- **The problem**:
Entries must be copied exactly, with nothing left out.

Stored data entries
+ + +

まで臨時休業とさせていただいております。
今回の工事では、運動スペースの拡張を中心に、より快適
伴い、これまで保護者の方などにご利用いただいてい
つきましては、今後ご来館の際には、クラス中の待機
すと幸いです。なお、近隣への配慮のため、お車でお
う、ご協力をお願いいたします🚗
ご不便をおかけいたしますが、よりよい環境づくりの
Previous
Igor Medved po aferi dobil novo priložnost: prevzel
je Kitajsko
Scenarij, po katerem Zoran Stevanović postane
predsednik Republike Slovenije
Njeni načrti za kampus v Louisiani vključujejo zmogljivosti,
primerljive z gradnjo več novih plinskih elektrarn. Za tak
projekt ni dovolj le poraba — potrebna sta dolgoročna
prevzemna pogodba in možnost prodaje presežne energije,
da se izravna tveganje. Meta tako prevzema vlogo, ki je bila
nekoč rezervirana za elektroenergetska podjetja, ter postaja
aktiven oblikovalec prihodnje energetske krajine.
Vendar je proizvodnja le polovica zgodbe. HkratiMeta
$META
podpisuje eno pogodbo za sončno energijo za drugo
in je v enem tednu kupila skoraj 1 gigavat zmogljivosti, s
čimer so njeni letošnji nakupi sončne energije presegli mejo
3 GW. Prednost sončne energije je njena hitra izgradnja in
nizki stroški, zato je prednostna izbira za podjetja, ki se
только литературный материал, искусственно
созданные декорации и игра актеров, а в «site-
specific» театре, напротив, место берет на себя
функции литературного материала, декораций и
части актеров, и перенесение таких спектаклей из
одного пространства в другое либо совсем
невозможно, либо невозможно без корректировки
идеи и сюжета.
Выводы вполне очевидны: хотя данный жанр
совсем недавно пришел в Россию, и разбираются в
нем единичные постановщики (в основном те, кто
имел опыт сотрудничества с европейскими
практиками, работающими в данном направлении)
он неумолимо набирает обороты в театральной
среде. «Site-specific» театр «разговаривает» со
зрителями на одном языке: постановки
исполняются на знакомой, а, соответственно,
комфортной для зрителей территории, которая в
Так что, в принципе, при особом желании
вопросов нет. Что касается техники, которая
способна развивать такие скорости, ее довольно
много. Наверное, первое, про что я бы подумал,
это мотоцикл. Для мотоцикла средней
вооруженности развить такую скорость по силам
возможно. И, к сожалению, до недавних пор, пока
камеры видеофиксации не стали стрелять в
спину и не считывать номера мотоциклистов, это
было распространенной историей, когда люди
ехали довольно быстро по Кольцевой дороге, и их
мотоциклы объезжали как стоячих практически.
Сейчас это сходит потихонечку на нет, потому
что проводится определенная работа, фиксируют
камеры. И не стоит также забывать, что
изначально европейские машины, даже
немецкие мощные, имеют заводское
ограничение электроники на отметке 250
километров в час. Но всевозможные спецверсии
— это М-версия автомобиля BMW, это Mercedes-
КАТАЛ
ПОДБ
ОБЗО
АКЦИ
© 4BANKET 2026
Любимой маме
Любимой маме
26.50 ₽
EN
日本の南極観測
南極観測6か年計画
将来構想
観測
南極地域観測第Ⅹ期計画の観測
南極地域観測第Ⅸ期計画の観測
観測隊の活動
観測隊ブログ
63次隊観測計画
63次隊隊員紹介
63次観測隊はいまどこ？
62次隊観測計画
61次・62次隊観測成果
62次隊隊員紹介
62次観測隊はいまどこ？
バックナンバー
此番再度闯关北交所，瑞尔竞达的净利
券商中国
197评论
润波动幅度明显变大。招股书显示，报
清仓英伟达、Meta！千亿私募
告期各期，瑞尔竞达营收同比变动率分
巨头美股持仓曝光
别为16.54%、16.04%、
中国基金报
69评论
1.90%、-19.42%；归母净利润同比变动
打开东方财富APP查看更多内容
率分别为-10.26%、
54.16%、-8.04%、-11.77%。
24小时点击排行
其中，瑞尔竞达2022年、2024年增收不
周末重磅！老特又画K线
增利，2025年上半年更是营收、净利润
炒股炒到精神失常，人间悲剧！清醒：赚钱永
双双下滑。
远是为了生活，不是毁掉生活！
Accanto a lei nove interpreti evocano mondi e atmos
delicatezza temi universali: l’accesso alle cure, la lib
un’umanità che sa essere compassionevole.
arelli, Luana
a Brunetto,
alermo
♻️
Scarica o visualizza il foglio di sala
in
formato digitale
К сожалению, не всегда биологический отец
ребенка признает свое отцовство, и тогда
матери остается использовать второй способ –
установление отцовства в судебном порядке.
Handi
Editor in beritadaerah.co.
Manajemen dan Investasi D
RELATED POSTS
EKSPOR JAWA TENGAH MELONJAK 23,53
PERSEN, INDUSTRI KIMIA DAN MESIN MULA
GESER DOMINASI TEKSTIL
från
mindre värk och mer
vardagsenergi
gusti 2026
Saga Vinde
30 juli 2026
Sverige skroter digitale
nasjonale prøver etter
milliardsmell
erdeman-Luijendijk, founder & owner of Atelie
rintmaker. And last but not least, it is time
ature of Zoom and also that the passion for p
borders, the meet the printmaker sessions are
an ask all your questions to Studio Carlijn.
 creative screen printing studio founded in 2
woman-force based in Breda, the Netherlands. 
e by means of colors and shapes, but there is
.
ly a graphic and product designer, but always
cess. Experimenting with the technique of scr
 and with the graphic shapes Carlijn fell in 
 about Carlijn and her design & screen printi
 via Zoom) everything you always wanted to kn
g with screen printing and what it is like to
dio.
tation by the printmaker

+ + +

- **Response box**:
まで臨時休業とさせていただいております。
今回の工事では、運動スペースの拡張を中心に、より快適
伴い、これまで保護者の方などにご利用いただいてい
つきましては、今後ご来館の際には、クラス中の待機
すと幸いです。なお、近隣への配慮のため、お車でお
う、ご協力をお願いいたします🚗
ご不便をおかけいたしますが、よりよい環境づくりの
Previous
Igor Medved po aferi dobil novo priložnost: prevzel
je Kitajsko
Scenarij, po katerem Zoran Stevanović postane
predsednik Republike Slovenije
Njeni načrti za kampus v Louisiani vključujejo zmogljivosti,
primerljive z gradnjo več novih plinskih elektrarn. Za tak
projekt ni dovolj le poraba — potrebna sta dolgoročna
prevzemna pogodba in možnost prodaje presežne energije,
da se izravna tveganje. Meta tako prevzema vlogo, ki je bila
nekoč rezervirana za elektroenergetska podjetja, ter postaja
aktiven oblikovalec prihodnje energetske krajine.
Vendar je proizvodnja le polovica zgodbe. HkratiMeta
$META
podpisuje eno pogodbo za sončno energijo za drugo
in je v enem tednu kupila skoraj 1 gigavat zmogljivosti, s
čimer so njeni letošnji nakupi sončne energije presegli mejo
3 GW. Prednost sončne energije je njena hitra izgradnja in
nizki stroški, zato je prednostna izbira za podjetja, ki se
только литературный материал, искусственно
созданные декорации и игра актеров, а в «site-
specific» театре, напротив, место берет на себя
функции литературного материала, декораций и
части актеров, и перенесение таких спектаклей из
одного пространства в другое либо совсем
невозможно, либо невозможно без корректировки
идеи и сюжета.
Выводы вполне очевидны: хотя данный жанр
совсем недавно пришел в Россию, и разбираются в
нем единичные постановщики (в основном те, кто
имел опыт сотрудничества с европейскими
практиками, работающими в данном направлении)
он неумолимо набирает обороты в театральной
среде. «Site-specific» театр «разговаривает» со
зрителями на одном языке: постановки
исполняются на знакомой, а, соответственно,
комфортной для зрителей территории, которая в
Так что, в принципе, при особом желании
вопросов нет. Что касается техники, которая
способна развивать такие скорости, ее довольно
много. Наверное, первое, про что я бы подумал,
это мотоцикл. Для мотоцикла средней
вооруженности развить такую скорость по силам
возможно. И, к сожалению, до недавних пор, пока
камеры видеофиксации не стали стрелять в
спину и не считывать номера мотоциклистов, это
было распространенной историей, когда люди
ехали довольно быстро по Кольцевой дороге, и их
мотоциклы объезжали как стоячих практически.
Сейчас это сходит потихонечку на нет, потому
что проводится определенная работа, фиксируют
камеры. И не стоит также забывать, что
изначально европейские машины, даже
немецкие мощные, имеют заводское
ограничение электроники на отметке 250
километров в час. Но всевозможные спецверсии
— это М-версия автомобиля BMW, это Mercedes-
КАТАЛ
ПОДБ
ОБЗО
АКЦИ
© 4BANKET 2026
Любимой маме
Любимой маме
26.50 ₽
EN
日本の南極観測
南極観測6か年計画
将来構想
観測
南極地域観測第Ⅹ期計画の観測
南極地域観測第Ⅸ期計画の観測
観測隊の活動
観測隊ブログ
63次隊観測計画
63次隊隊員紹介
63次観測隊はいまどこ？
62次隊観測計画
61次・62次隊観測成果
62次隊隊員紹介
62次観測隊はいまどこ？
バックナンバー
此番再度闯关北交所，瑞尔竞达的净利
券商中国
197评论
润波动幅度明显变大。招股书显示，报
清仓英伟达、Meta！千亿私募
告期各期，瑞尔竞达营收同比变动率分
巨头美股持仓曝光
别为16.54%、16.04%、
中国基金报
69评论
1.90%、-19.42%；归母净利润同比变动
打开东方财富APP查看更多内容
率分别为-10.26%、
54.16%、-8.04%、-11.77%。
24小时点击排行
其中，瑞尔竞达2022年、2024年增收不
周末重磅！老特又画K线
增利，2025年上半年更是营收、净利润
炒股炒到精神失常，人间悲剧！清醒：赚钱永
双双下滑。
远是为了生活，不是毁掉生活！
Accanto a lei nove interpreti evocano mondi e atmos
delicatezza temi universali: l’accesso alle cure, la lib
un’umanità che sa essere compassionevole.
arelli, Luana
a Brunetto,
alermo
♻️
Scarica o visualizza il foglio di sala
in
formato digitale
К сожалению, не всегда биологический отец
ребенка признает свое отцовство, и тогда
матери остается использовать второй способ –
установление отцовства в судебном порядке.
Handi
Editor in beritadaerah.co.
Manajemen dan Investasi D
RELATED POSTS
EKSPOR JAWA TENGAH MELONJAK 23,53
PERSEN, INDUSTRI KIMIA DAN MESIN MULA
GESER DOMINASI TEKSTIL
från
mindre värk och mer
vardagsenergi
gusti 2026
Saga Vinde
30 juli 2026
Sverige skroter digitale
nasjonale prøver etter
milliardsmell
erdeman-Luijendijk, founder & owner of Atelie
rintmaker. And last but not least, it is time
ature of Zoom and also that the passion for p
borders, the meet the printmaker sessions are
an ask all your questions to Studio Carlijn.
 creative screen printing studio founded in 2
woman-force based in Breda, the Netherlands. 
e by means of colors and shapes, but there is
.
ly a graphic and product designer, but always
cess. Experimenting with the technique of scr
 and with the graphic shapes Carlijn fell in 
 about Carlijn and her design & screen printi
 via Zoom) everything you always wanted to kn
g with screen printing and what it is like to
dio.
tation by the printmaker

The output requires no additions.